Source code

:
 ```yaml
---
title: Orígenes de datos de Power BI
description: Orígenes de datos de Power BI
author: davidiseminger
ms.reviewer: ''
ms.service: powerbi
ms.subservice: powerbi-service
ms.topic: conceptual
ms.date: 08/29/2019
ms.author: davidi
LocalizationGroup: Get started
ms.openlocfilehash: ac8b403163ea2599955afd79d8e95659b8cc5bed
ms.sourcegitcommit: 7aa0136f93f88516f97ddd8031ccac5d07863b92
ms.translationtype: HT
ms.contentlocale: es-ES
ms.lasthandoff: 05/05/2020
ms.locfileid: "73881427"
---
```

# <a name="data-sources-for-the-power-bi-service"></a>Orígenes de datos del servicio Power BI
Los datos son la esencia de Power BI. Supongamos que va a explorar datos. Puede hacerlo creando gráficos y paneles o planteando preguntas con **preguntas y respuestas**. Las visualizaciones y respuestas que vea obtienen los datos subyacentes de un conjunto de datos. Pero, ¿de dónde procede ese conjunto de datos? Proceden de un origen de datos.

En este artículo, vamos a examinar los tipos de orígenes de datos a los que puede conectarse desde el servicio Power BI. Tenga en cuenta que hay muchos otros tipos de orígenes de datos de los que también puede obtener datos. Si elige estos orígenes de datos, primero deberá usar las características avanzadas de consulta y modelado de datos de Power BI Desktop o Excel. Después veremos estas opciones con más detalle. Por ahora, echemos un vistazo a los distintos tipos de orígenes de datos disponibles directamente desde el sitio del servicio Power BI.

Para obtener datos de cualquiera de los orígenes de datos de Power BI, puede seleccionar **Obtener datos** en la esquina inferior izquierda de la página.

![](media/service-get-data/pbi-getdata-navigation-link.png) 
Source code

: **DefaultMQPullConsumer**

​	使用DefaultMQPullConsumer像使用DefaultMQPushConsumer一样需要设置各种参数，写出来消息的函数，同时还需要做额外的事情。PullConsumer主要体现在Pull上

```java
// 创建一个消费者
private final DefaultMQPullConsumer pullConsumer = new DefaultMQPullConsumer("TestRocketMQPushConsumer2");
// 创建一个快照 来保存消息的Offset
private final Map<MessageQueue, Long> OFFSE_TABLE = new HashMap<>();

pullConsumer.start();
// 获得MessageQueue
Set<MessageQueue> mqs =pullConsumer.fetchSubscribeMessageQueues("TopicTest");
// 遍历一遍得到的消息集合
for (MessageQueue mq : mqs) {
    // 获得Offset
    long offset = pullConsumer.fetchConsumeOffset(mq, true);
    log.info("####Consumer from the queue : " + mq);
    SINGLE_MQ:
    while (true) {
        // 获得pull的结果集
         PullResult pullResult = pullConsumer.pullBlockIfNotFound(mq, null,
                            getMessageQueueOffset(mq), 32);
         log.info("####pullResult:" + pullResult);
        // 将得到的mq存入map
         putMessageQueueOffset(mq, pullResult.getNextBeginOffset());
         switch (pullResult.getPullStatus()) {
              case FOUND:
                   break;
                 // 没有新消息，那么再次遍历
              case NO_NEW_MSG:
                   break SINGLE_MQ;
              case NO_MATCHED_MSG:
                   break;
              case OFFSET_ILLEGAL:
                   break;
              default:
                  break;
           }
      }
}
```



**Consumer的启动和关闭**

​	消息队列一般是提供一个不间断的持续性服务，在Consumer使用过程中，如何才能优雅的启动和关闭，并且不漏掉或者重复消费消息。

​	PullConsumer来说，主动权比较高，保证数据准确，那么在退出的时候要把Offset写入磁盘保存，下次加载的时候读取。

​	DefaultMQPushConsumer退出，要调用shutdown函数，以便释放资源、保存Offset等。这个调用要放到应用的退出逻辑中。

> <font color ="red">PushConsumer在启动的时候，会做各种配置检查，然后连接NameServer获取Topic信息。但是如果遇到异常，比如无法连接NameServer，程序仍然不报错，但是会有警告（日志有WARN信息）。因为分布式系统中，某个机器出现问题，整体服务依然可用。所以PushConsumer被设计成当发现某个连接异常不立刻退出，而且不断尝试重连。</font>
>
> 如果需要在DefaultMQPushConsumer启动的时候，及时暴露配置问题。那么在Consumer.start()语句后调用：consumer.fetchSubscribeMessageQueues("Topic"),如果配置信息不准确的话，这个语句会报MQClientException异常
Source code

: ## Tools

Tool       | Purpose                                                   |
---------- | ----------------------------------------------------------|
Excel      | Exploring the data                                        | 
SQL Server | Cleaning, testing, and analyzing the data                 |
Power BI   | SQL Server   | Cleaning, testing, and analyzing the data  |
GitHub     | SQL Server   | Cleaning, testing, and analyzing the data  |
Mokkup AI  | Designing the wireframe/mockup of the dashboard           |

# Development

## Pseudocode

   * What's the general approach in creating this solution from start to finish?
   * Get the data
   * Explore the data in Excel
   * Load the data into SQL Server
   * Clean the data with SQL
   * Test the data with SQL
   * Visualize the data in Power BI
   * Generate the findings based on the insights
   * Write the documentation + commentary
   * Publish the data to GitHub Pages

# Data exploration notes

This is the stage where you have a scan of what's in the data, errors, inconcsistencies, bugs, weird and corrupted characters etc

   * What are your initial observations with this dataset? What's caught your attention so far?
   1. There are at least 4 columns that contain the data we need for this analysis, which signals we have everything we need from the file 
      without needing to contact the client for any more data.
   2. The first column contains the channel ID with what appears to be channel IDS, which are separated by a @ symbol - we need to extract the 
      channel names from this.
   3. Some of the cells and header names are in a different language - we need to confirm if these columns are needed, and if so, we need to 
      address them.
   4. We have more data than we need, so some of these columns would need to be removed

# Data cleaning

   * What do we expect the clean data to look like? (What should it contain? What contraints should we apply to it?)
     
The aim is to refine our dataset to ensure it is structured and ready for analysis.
──────────────────────────────
● Work to complete: Please write out every line of the data exactly.

● Output of the exercise:
Source code

:
 ```yaml
---
title: Orígenes de datos de Power BI
description: Orígenes de datos de Power BI
author: davidiseminger
ms.reviewer: ''
ms.service: powerbi
ms.subservice: powerbi-service
ms.topic: conceptual
ms.date: 08/29/2019
ms.author: davidi
LocalizationGroup: Get started
ms.openlocfilehash: ac8b403163ea2599955afd79d8e95659b8cc5bed
ms.sourcegitcommit: 7aa0136f93f88516f97ddd8031ccac5d07863b92
ms.translationtype: HT
ms.contentlocale: es-ES
ms.lasthandoff: 05/05/2020
ms.locfileid: "73881427"
---
```

# <a name="data-sources-for-the-power-bi-service"></a>Orígenes de datos del servicio Power BI
Los datos son la esencia de Power BI. Supongamos que va a explorar datos. Puede hacerlo creando gráficos y paneles o planteando preguntas con **preguntas y respuestas**. Las visualizaciones y respuestas que vea obtienen los datos subyacentes de un conjunto de datos. Pero, ¿de dónde procede ese conjunto de datos? Proceden de un origen de datos.

En este artículo, vamos a examinar los tipos de orígenes de datos a los que puede conectarse desde el servicio Power BI. Tenga en cuenta que hay muchos otros tipos de orígenes de datos de los que también puede obtener datos. Si elige estos orígenes de datos, primero deberá usar las características avanzadas de consulta y modelado de datos de Power BI Desktop o Excel. Después veremos estas opciones con más detalle. Por ahora, echemos un vistazo a los distintos tipos de orígenes de datos disponibles directamente desde el sitio del servicio Power BI.

Para obtener datos de cualquiera de los orígenes de datos de Power BI, puede seleccionar **Obtener datos** en la esquina inferior izquierda de la página.

![](media/service-get-data/pbi-getdata-navigation-link.png) 
Source code

: **DefaultMQPullConsumer**

​	使用DefaultMQPullConsumer像使用DefaultMQPushConsumer一样需要设置各种参数，写出来消息的函数，同时还需要做额外的事情。PullConsumer主要体现在Pull上

```java
// 创建一个消费者
private final DefaultMQPullConsumer pullConsumer = new DefaultMQPullConsumer("TestRocketMQPushConsumer2");
// 创建一个快照 来保存消息的Offset
private final Map<MessageQueue, Long> OFFSE_TABLE = new HashMap<>();

pullConsumer.start();
// 获得MessageQueue
Set<MessageQueue> mqs =pullConsumer.fetchSubscribeMessageQueues("TopicTest");
// 遍历一遍得到的消息集合
for (MessageQueue mq : mqs) {
    // 获得Offset
    long offset = pullConsumer.fetchConsumeOffset(mq, true);
    log.info("####Consumer from the queue : " + mq);
    SINGLE_MQ:
    while (true) {
        // 获得pull的结果集
         PullResult pullResult = pullConsumer.pullBlockIfNotFound(mq, null,
                            getMessageQueueOffset(mq), 32);
         log.info("####pullResult:" + pullResult);
        // 将得到的mq存入map
         putMessageQueueOffset(mq, pullResult.getNextBeginOffset());
         switch (pullResult.getPullStatus()) {
              case FOUND:
                   break;
                 // 没有新消息，那么再次遍历
              case NO_NEW_MSG:
                   break SINGLE_MQ;
              case NO_MATCHED_MSG:
                   break;
              case OFFSET_ILLEGAL:
                   break;
              default:
                  break;
           }
      }
}
```



**Consumer的启动和关闭**

​	消息队列一般是提供一个不间断的持续性服务，在Consumer使用过程中，如何才能优雅的启动和关闭，并且不漏掉或者重复消费消息。

​	PullConsumer来说，主动权比较高，保证数据准确，那么在退出的时候要把Offset写入磁盘保存，下次加载的时候读取。

​	DefaultMQPushConsumer退出，要调用shutdown函数，以便释放资源、保存Offset等。这个调用要放到应用的退出逻辑中。

> <font color ="red">PushConsumer在启动的时候，会做各种配置检查，然后连接NameServer获取Topic信息。但是如果遇到异常，比如无法连接NameServer，程序仍然不报错，但是会有警告（日志有WARN信息）。因为分布式系统中，某个机器出现问题，整体服务依然可用。所以PushConsumer被设计成当发现某个连接异常不立刻退出，而且不断尝试重连。</font>
>
> 如果需要在DefaultMQPushConsumer启动的时候，及时暴露配置问题。那么在Consumer.start()语句后调用：consumer.fetchSubscribeMessageQueues("Topic"),如果配置信息不准确的话，这个语句会报MQClientException异常
Source code

: ## Tools

Tool       | Purpose                                                   |
---------- | ----------------------------------------------------------|
Excel      | Exploring the data                                        | 
SQL Server | Cleaning, testing, and analyzing the data                 |
Power BI   | SQL Server   | Cleaning, testing, and analyzing the data  |
GitHub     | SQL Server   | Cleaning, testing, and analyzing the data  |
Mokkup AI  | Designing the wireframe/mockup of the dashboard           |

# Development

## Pseudocode

   * What's the general approach in creating this solution from start to finish?
   * Get the data
   * Explore the data in Excel
   * Load the data into SQL Server
   * Clean the data with SQL
   * Test the data with SQL
   * Visualize the data in Power BI
   * Generate the findings based on the insights
   * Write the documentation + commentary
   * Publish the data to GitHub Pages

# Data exploration notes

This is the stage where you have a scan of what's in the data, errors, inconcsistencies, bugs, weird and corrupted characters etc

   * What are your initial observations with this dataset? What's caught your attention so far?
   1. There are at least 4 columns that contain the data we need for this analysis, which signals we have everything we need from the file 
      without needing to contact the client for any more data.
   2. The first column contains the channel ID with what appears to be channel IDS, which are separated by a @ symbol - we need to extract the 
      channel names from this.
   3. Some of the cells and header names are in a different language - we need to confirm if these columns are needed, and if so, we need to 
      address them.
   4. We have more data than we need, so some of these columns would need to be removed

# Data cleaning

   * What do we expect the clean data to look like? (What should it contain? What contraints should we apply to it?)
     
The aim is to refine our dataset to ensure it is structured and ready for analysis.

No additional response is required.